Data:
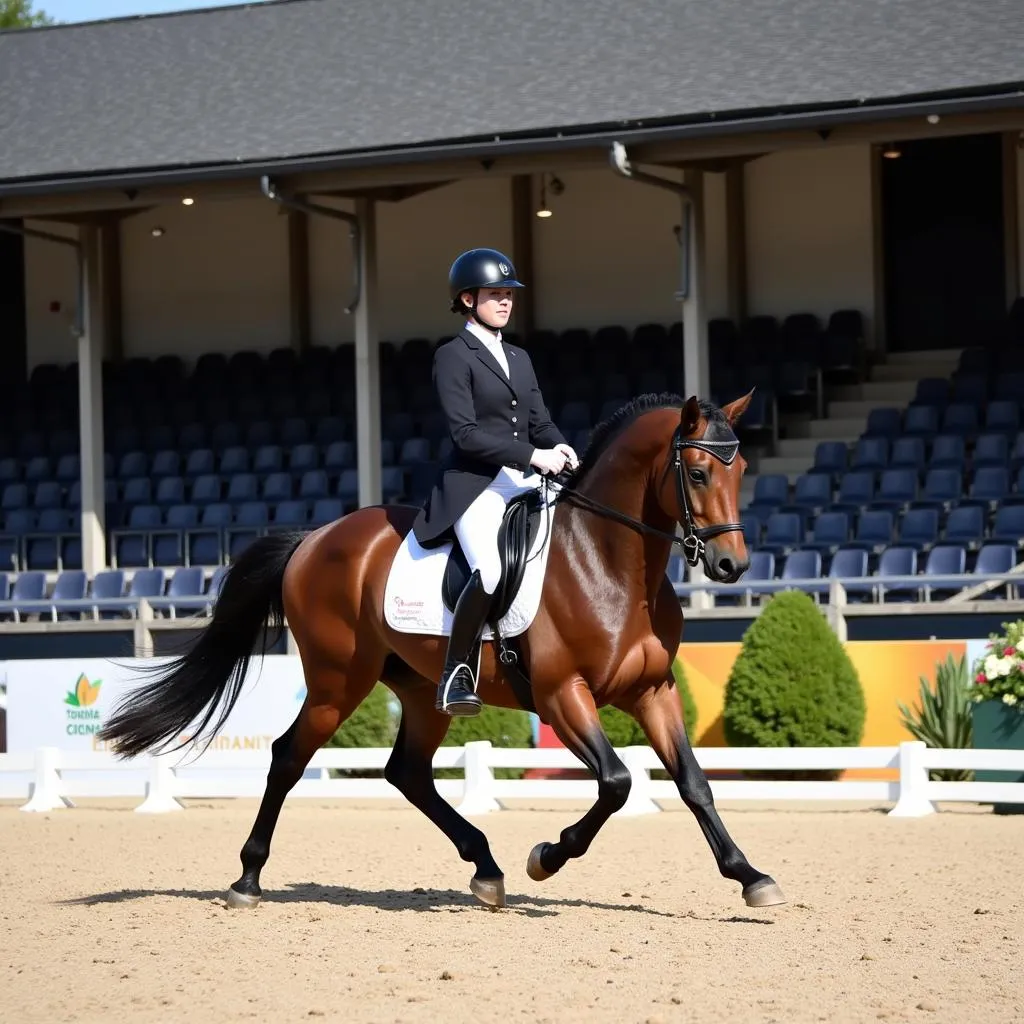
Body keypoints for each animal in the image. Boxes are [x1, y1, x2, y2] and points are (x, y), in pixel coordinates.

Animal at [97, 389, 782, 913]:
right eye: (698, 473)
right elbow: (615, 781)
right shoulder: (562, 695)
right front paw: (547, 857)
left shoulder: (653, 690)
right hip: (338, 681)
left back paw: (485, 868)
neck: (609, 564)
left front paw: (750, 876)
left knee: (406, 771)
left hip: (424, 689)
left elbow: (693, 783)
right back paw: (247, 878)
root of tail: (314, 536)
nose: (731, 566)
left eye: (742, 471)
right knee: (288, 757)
==
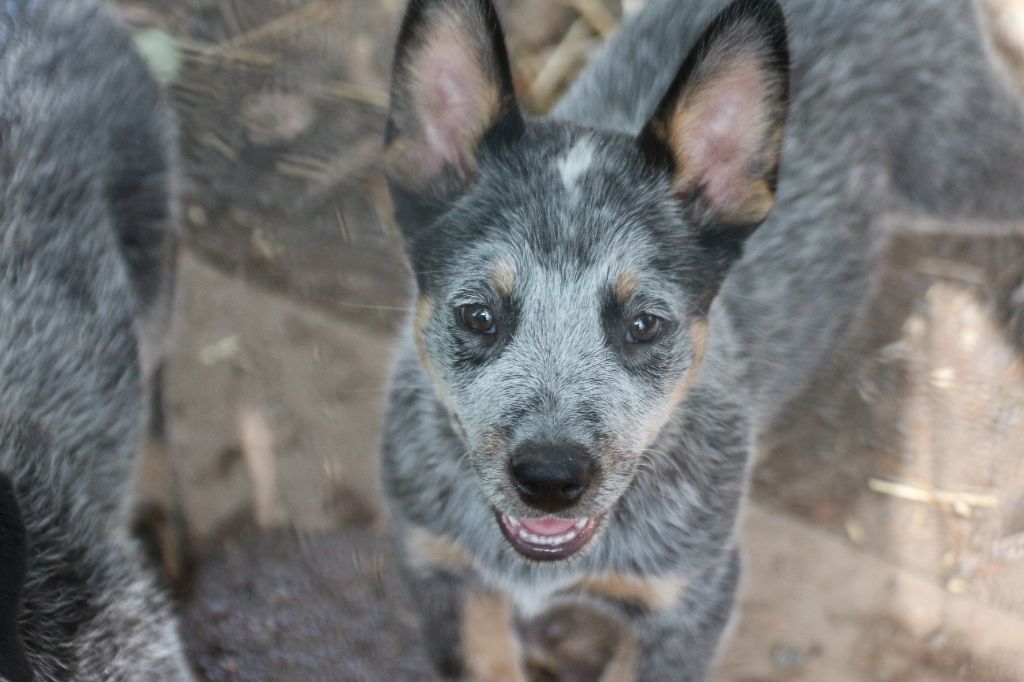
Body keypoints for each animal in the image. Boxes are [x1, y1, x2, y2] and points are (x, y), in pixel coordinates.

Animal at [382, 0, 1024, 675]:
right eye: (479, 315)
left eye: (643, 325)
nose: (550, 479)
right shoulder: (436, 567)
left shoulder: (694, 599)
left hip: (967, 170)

Exercise objective: Copy verbatim, from the listing above, each line from the one containing "left front paw: (750, 876)" down to the one containing "right knee: (288, 757)", inclusive.

Output for this task:
left front paw: (750, 876)
left knee: (406, 771)
left hip: (424, 689)
left elbow: (693, 783)
right back paw: (247, 878)
root of tail: (314, 536)
nose: (731, 566)
left eye: (742, 471)
right knee: (288, 757)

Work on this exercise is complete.